À la fermeture de la mine en 1960, la famille décide de repartir au Vietnam, à l’exception de Marie qui reste à Nouméa chez l’une de ses filles, Thi Dieu (Yvette), mariée à un Français. Mais au bout d’un an, elle aussi rentre au pays. Un exode très mal vécu par les enfants nés en Calédonie. C’est la mort dans l’âme qu’en 1963 ils embarquent à bord de l’Eastern Queen.
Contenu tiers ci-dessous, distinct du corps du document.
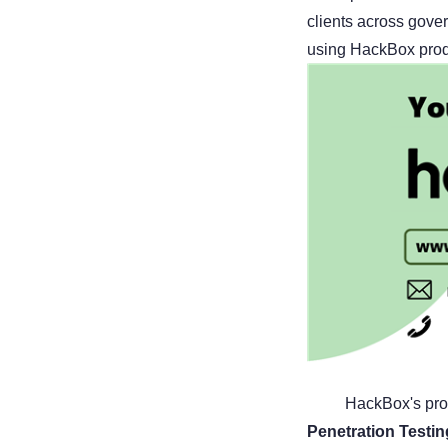
clients across gove
using HackBox produ
HackBox's pro
Penetration Testi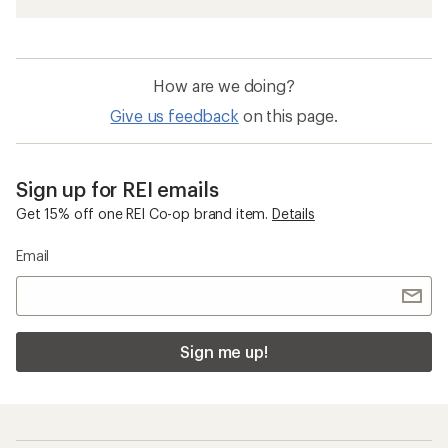
How are we doing?
Give us feedback
on this page.
Sign up for REI emails
Get 15% off one REI Co-op brand item.
Details
Email
Sign me up!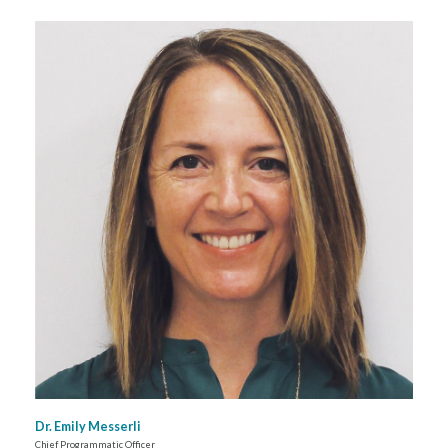
Dr. Emily Messerli
Chief Programmatic Officer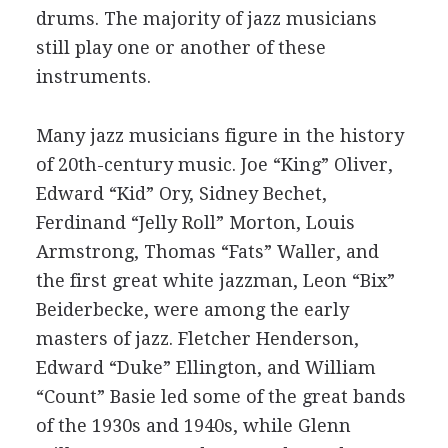
drums. The majority of jazz musicians
still play one or another of these
instruments.
Many jazz musicians figure in the history
of 20th-century music. Joe “King” Oliver,
Edward “Kid” Ory, Sidney Bechet,
Ferdinand “Jelly Roll” Morton, Louis
Armstrong, Thomas “Fats” Waller, and
the first great white jazzman, Leon “Bix”
Beiderbecke, were among the early
masters of jazz. Fletcher Henderson,
Edward “Duke” Ellington, and William
“Count” Basie led some of the great bands
of the 1930s and 1940s, while Glenn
Au foyer N’Géa depuis 1986

Au Vietnam, avec ses petites économies, la famille achète une maison proche de la baie d’Along, dans la province de Quang Ninh d’où est originaire Viet Dac. Ce dernier travaille quelque temps à la mine de charbon. « J’étais contente de retourner au Vietnam, mais la vie était dure et chère et nous étions considérés comme des étrangers.»
Mais en 1982, Marie revient en Nouvelle-Calédonie. Viet Dac décède peu de temps après. Elle habite pendant quatre ans chez Yvette, la seule à n’être pas partie au Vietnam vingt ans plus tôt, avant de faire une demande de logement au foyer N’Géa où elle vit depuis 1986.
Aujourd’hui, quatre de ses enfants vivent en Calédonie, tous les autres sont au Vietnam. Sa descendance compte plus de 200 personnes à ce jour, dont une centaine d’arrière-petits-enfants. « Mon rêve, dit-elle avec un grand sourire, serait de réunir tous mes enfants, petits-enfants et arrière petits-enfants du Vietnam et de Nouvelle-Calédonie ».


Traités comme des bêtes

Son regard se voile de tristesse quand elle repense à la cruauté des surveillants dans le camp de Tiébaghi : « Alors que j’étais sur le point d’accoucher, j’avais demandé l’autorisation au chef d’équipe de rester à la maison car j’avais mal au ventre, mais il m’avait répondu : “Non, tu travailles jusqu’à ton accouchement et si tu meurs avec ton bébé, on fera un trou sur place et on t’enterrera !” » Après quoi, il l’avait fouettée… Une fois que les femmes avaient accouché, les bébés étaient confiés rapidement à une nounou afin que le travail reprenne au plus tôt.